Falta de passarelas expõe população ao perigo
Apesar da liberação de aproximadamente 7 quilômetros da rodovia, nenhum ponto conta com estrutura segura para travessia de pedestres. A situação obriga moradores a atravessarem a via entre carros em alta velocidade, aumentando significativamente o risco de acidentes.
Pessoas estão pulando muretas e improvisando caminhos para cruzar a rodovia, prática que evidencia a falta de planejamento voltado à segurança de quem vive na região.
Obra melhora trânsito, mas ignora mobilidade urbana completa
A duplicação da Rodovia das Cataratas é considerada estratégica, especialmente por ser o principal acesso ao Parque Nacional do Iguaçu, um dos destinos turísticos mais importantes do Brasil.
No entanto, especialistas em mobilidade urbana apontam que grandes obras viárias precisam contemplar não apenas veículos, mas também pedestres e ciclistas — algo que não ocorreu neste caso.
Sem passarelas, sinalização adequada ou rotas alternativas, a população local acaba sendo diretamente prejudicada, enfrentando dificuldades diárias para se deslocar com segurança.
Impacto direto na vida dos moradores
Além do risco físico, a falta de infraestrutura adequada também afeta a rotina dos moradores e o comércio local.
Aumento no tempo de deslocamento
Dificuldade de acesso entre bairros
Queda no movimento de estabelecimentos
Travessias perigosas constantes
A ausência de soluções imediatas faz com que a população precise se adaptar por conta própria, muitas vezes colocando a própria vida em risco.
Cobrança por soluções e falta de prazo
Em nota, o Departamento de Estradas de Rodagem informa que o projeto de duplicação da BR-469, elaborado pelo DNIT, não prevê a implantação de passarelas para pedestres, tendo sido enviado ofício ao órgão federal relatando as demandas recebidas pelo DER/PR quanto à instalação dessas estruturas.
Por tratar-se de rodovia federal, atualmente recebendo obra administrada pelo DER/PR, caberá ao DNIT elaborar o projeto executivo de engenharia das novas passarelas para pedestres, bem como definir as soluções para execução das obras.
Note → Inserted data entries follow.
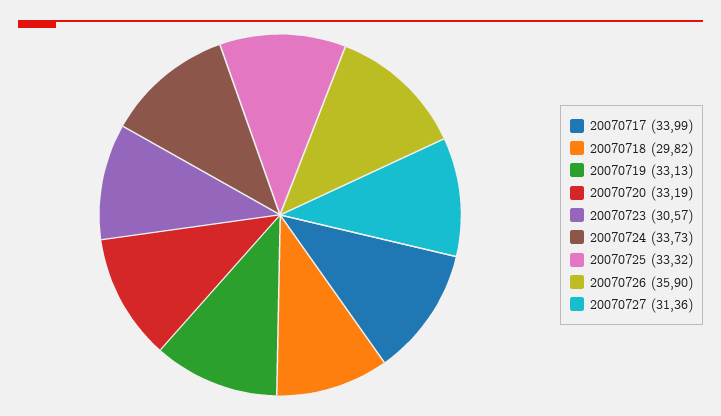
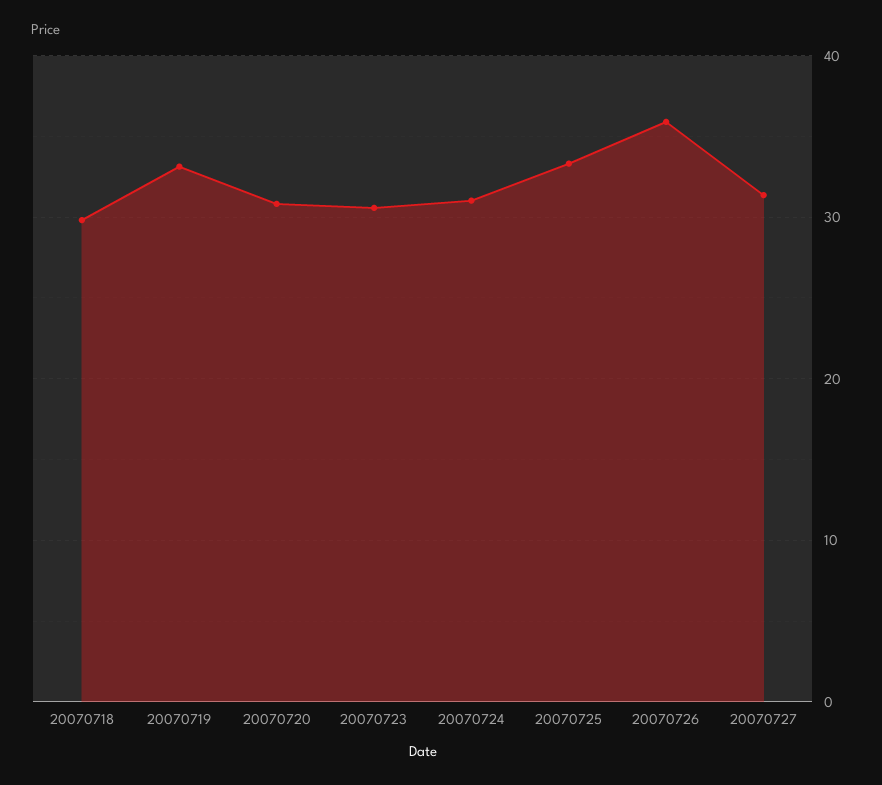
  {
-   "20070717": 33.99,
    "20070718": 29.82,
    "20070719": 33.13,
-   "20070720": 33.19,
+   "20070720": 31,
    "20070723": 30.57,
-   "20070724": 33.73,
+   "20070724": 31,
    "20070725": 33.32,
    "20070726": 35.9,
    "20070727": 31.36
  }

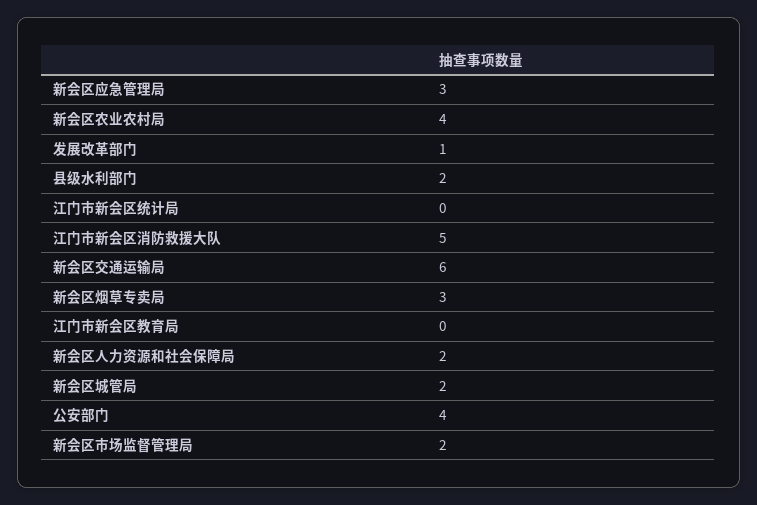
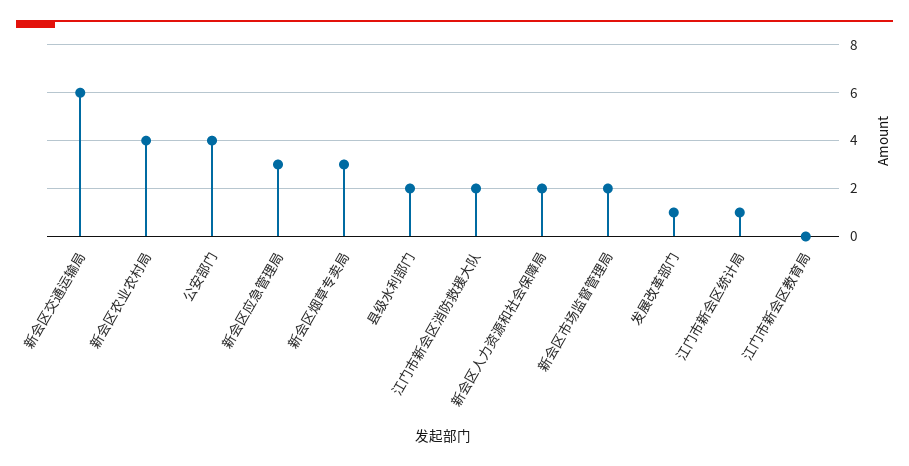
  {
    "新会区应急管理局": 3,
    "新会区农业农村局": 4,
    "发展改革部门": 1,
    "县级水利部门": 2,
-   "江门市新会区统计局": 0,
+   "江门市新会区统计局": 1,
-   "江门市新会区消防救援大队": 5,
+   "江门市新会区消防救援大队": 2,
    "新会区交通运输局": 6,
    "新会区烟草专卖局": 3,
    "江门市新会区教育局": 0,
    "新会区人力资源和社会保障局": 2,
-   "新会区城管局": 2,
    "公安部门": 4,
    "新会区市场监督管理局": 2
  }

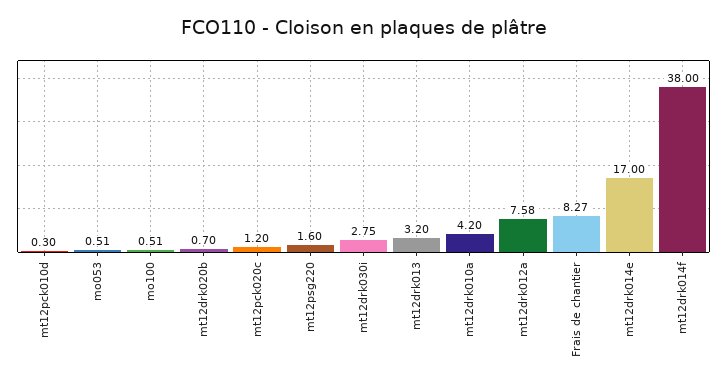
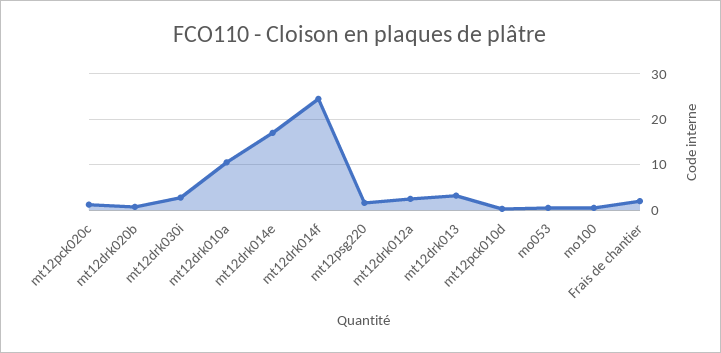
  {
    "mt12pck010d": 0.3,
    "mo053": 0.51,
    "mo100": 0.51,
    "mt12drk020b": 0.7,
    "mt12pck020c": 1.2,
    "mt12psg220": 1.6,
    "mt12drk030i": 2.75,
    "mt12drk013": 3.2,
-   "mt12drk010a": 4.2,
+   "mt12drk010a": 10,
-   "mt12drk012a": 7.58,
+   "mt12drk012a": 2,
-   "Frais de chantier": 8.27,
+   "Frais de chantier": 2,
    "mt12drk014e": 17,
-   "mt12drk014f": 38
+   "mt12drk014f": 24
  }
Atualmente, não está prevista a inclusão desses serviços na obra.
Enquanto isso, moradores seguem cobrando medidas urgentes, como a construção de passarelas e acessos seguros.
Conclusão
A inauguração da Rodovia das Cataratas representa avanço na infraestrutura viária, mas evidencia uma falha crítica: a falta de atenção à segurança dos pedestres.
Sem intervenções rápidas, o problema pode resultar em acidentes graves e comprometer a qualidade de vida da população local.